▶ **Exercise tasks**:
1) In the article on the UN envoy's concern for Aung San Suu Kyi, how many people does the Assistance Association of Political Prisoners say have been killed since the coup?
2) Continue the article on the UN envoy's concern for Aung San Suu Kyi after its last sentence.

▶ **Source document**:
++++++

UN Myanmar envoy ‘very concerned’ about Aung San Suu Kyi’s health

Aung San Suu Kyi was detained as the military seized power and the generals have not allowed the UN or ASEAN envoys to meet her [File: AFP]

Noeleen Heyzer, the United Nations special envoy on Myanmar, has said she is “very concerned” about the health of Myanmar’s deposed leader Aung San Suu Kyi who has been in detention since the military removed her from office in a coup in February 2021, and that she will not visit the country again unless she can see her.

Speaking at the ISEAS Yusof Ishak Institute in Singapore on Monday, Heyzer noted that Aung San Suu Kyi had been found guilty of electoral fraud last week and given an additional three years in prison with hard labour.

She had already been found guilty of a number of other offences in secretive military courts, with sentences amounting to a combined 17 years in jail.

“I am very concerned about her health and condemn her sentence for hard labour,” Heyzer said, noting that she had expressed her concerns about Aung San Suu Kyi to coup leader Min Aung Hlaing during their discussion in Naypyidaw in August. She had also asked to meet Aung San Suu Kyi at that time and called on the coup leaders to allow the 76-year-old to return home.

“I was told there would be a meeting eventually,” she said.

Myanmar was plunged into crisis when the military seized power 18 months ago, just as the country’s new parliament was due to convene for the first time since elections in November 2020.

The power grab led to nationwide protests and the military responded with force.

In the months since, the situation has become increasingly violent with some protesters taking up arms and the military bombing villages and setting fire to civilian homes in an attempt to wipe out resistance to its rule.

Some 2,263 people have been killed since the coup, according to the Assistance Association of Political Prisoners, which has been monitoring the situation. In July, the military regime hanged four of its critics in a move that shocked the world.

Heyzer held direct talks with Senior General Min Aung Hlaing when she was in Naypyidaw, her first visit since becoming envoy.

++++++

▶ **Information supplied**:
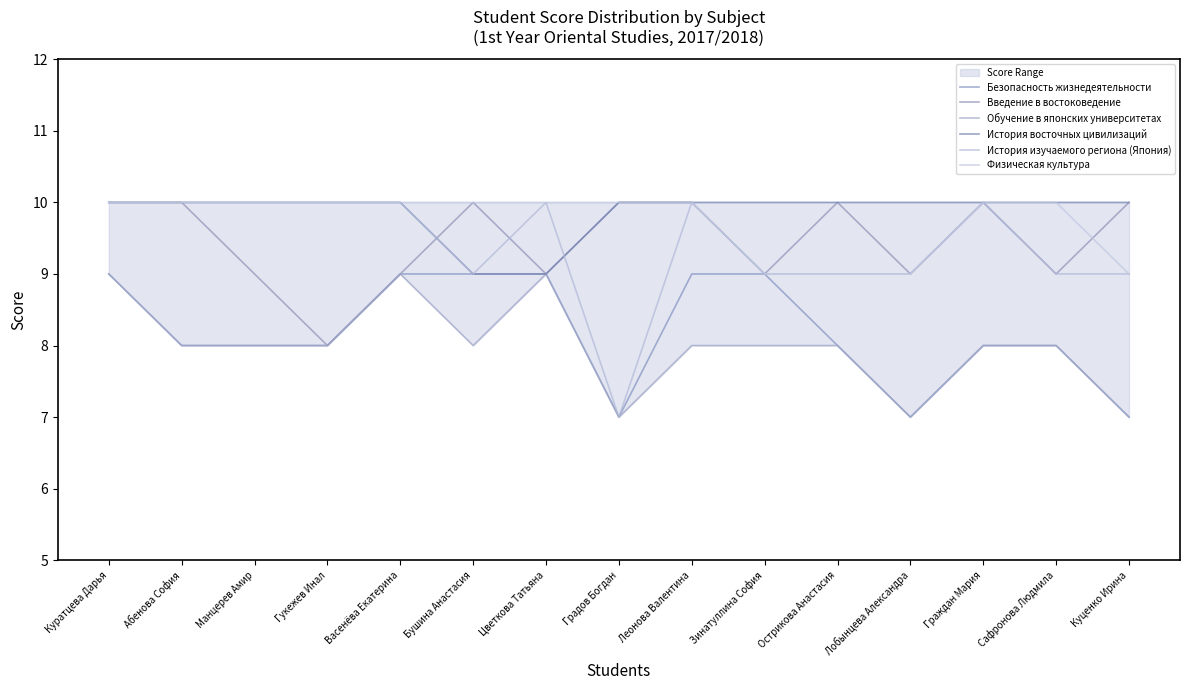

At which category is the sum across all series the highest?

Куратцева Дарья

++++++

▶ **Responses**:
1) Some 2,263 people.

2)
She said she had made six requests ahead of the visit: an end to executions, the release of all children in detention, the unimpeded and immediate delivery of humanitarian aid, an immediate end to violence including aerial bombings, the release of all political prisoners and the meeting with Aung San Suu Kyi.

“Engaging with the SAC (State Administrative Council) has not been an easy process,” she said, referring to the military by the name it has given its administration.

She stressed that UN engagement with the generals did not “in any way” confer legitimacy on the regime.

She said the SAC had sent three diplomatic notes to the UN over her work, including in relation to her engagement with the National Unity Government (the administration established by MPs from the government that was deposed) and accusing her of using “biased data” when discussing the Rohingya who were forced out of the country in a military crackdown five years ago.

Heyzer said the Naypyidaw visit had produced  “a few minor, very tiny outcomes that I’m praying can contribute in even tiny ways” including an assurance that no child under the age of 12 was being held in prison and that she would be allowed to meet Aung San Suu Kyi “eventually”.

“I’m pleased that I have gone in on my first visit, but if I ever do my next visit it will only be if I can see Daw Aung San Suu Kyi,” she said in answer to a question about whether she planned to visit Naypyidaw again.